Letting go has been one of my demons, the source of memories and experiences. It has been the reason for the hate/love/hate relationship with my father; the insecurity for and in friendships; the doubts and fears in my relationship that are very real; and the uncertainty with everything else.

Not letting go makes it easy for tension to arrive – hearing, seeing, interpreting things more than they possibly are (if they are even there).

I had experiences of being lied to, betrayed, lied on, cheated on, scandalized, in one word: HURT.

But who has not been hurt? It’s a part of life – so it seems. It’s a part of life to feel any way that we do.

But its a part of life to let go. Not being affected as much or at all as in the past.

Letting go is something that is personal, you can not force it or fake it. The truth, once you allow to recognize it, will tell you your progress.

Letting go opens the window for hope, promise, chance, peace of mind, a breath, an exhale…

In one day it came to me, that these walls could be curtains and the doors could be windows.

Letting go shall be the mandate for my optimism.

Let Go – Frou Frou

  • It’s like this

    This is whatever I make it.

    This is what separates us – those who have and those who do not.

    This is what keeps me out of school regardless of my preference.

    This is what reminds me I am more optimistic than I thought.

    This is what I must do to survive.

    Giving up is not what this is. Strength is a part of this.

    I get like that…

    In my bed looking at the computer and ran through the list of incomplete chores.

    No one is speaking to me, no call, no text.

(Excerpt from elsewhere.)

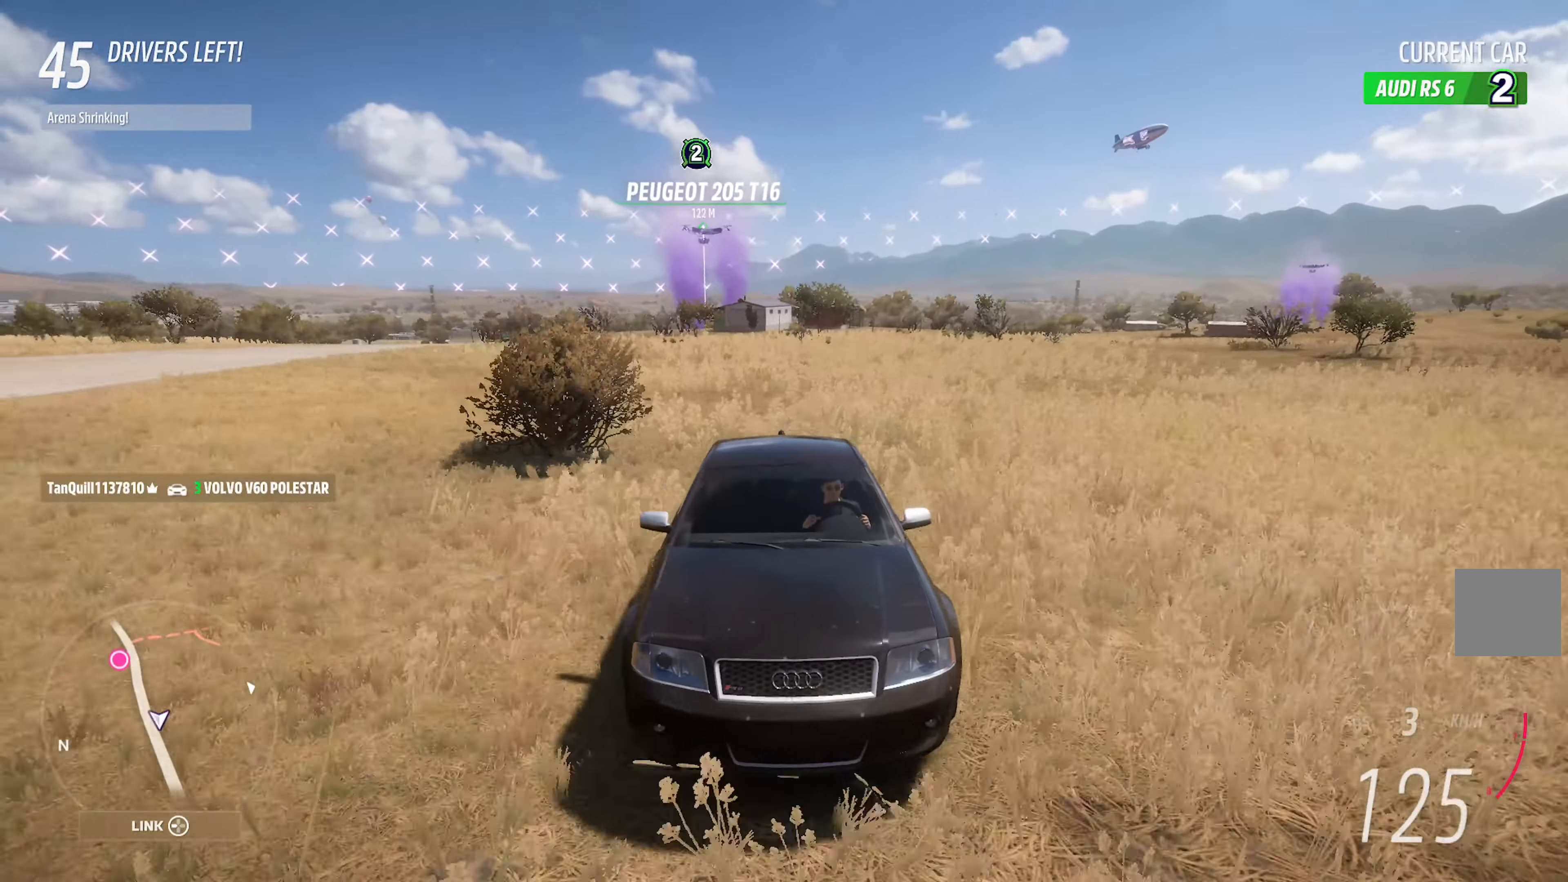
{"dt_ms": 500, "buttons": ["A", "L1"], "left_stick": "center", "right_stick": "center", "events": [[67, "left_stick", "left"], [484, "left_stick", "center"]]}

Just in bed – it seems like I am alone.

    However it is not so, my parents are also here just not hearing them.

    These are the times of involuntary loneliness and it makes me sigh.

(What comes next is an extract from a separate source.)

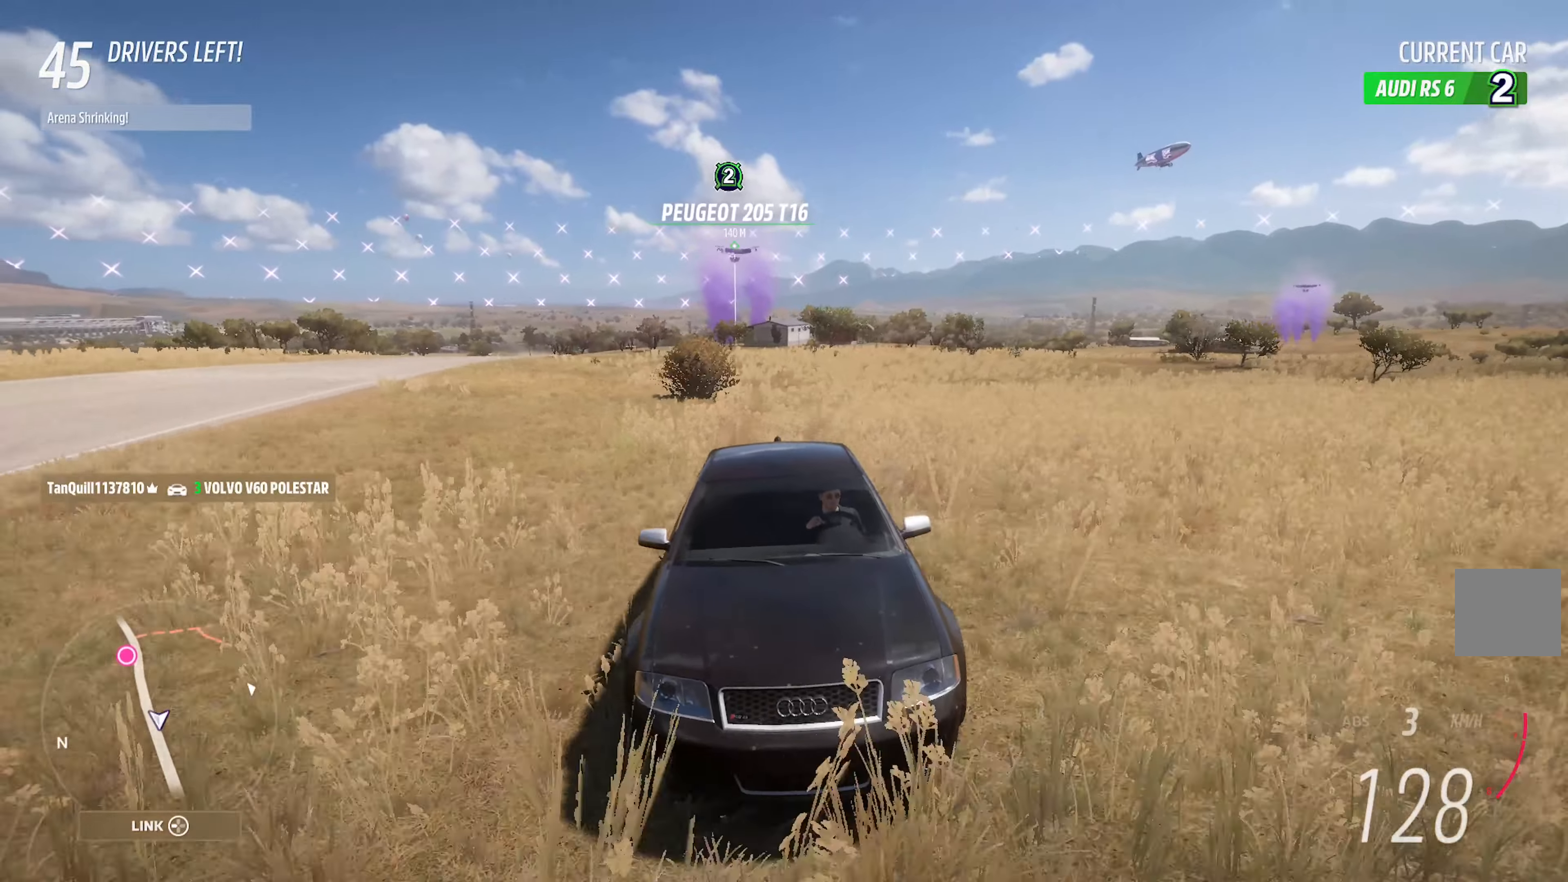
{"dt_ms": 500, "buttons": ["A", "L1"], "left_stick": "center", "right_stick": "center", "events": []}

    - I get up and head to the kitchen – Let me not allow the hunger be another unwelcome guest.

    Where have I been?

    So many things have happened since I last posted a blog.
    I decided to take some needed time out [isolation] to sort out my life.
    Of course many will think ‘mi dash dem whe’ but that is the furthest from the truth.
    To be honest, all friends can do is empathize with you but that does not get you much further when you end the conversation, I will still have to sit and continue my attempt at sorting my life.
    Anyways, it is something I think is best for me, I really need to focus and it gets harder as the obstacles come along.

    I have really not spoken with anyone really and I have had episodes of real sadness, de-motivation, loss morale, everything you can think of and the occasional misunderstanding leading to cry fest argument with Michael.
    Yes this is my random update btw.

    So degrees are awarded, congrats to you all, me? I currently lack the will to even participate but as the mood lightens who knows? I am not the one to stay in one place so its really about the next step.
    My next step was LLB; however [insert days of depression, another vessel bursting in my right eye, and deep feelings of sadness, anguish and self destruction thoughts], I do not have the money so I had to REJECT THE OFFER. I mean I somehow knew this but I also knew I would feel this way when it came along.

    Currently my summer job is a bitch but at least it helps reduce the dinner less nights. I did a few interviews and should be starting a new year long job this august. This will be towards my past loan and hence it will be tough and a lot of sacrifice. BUT its all about the bigger picture right?

    In the meantime I will indulge out and about, but please world do understand, I am doing this time out for both of us. Its not polite to be the sucky person or the one that will drain the colours from the rainbow, so when I am ready I will be out and about [even though I just naturally don't communicate well] and hope I won’t be given some cold shoulder or that comment I mentioned earlier.

    I just need space and time to deal with my growing pains, afterall, wherever I see myself I have to be the one to create that path. No one else can really make your destiny or your career for you.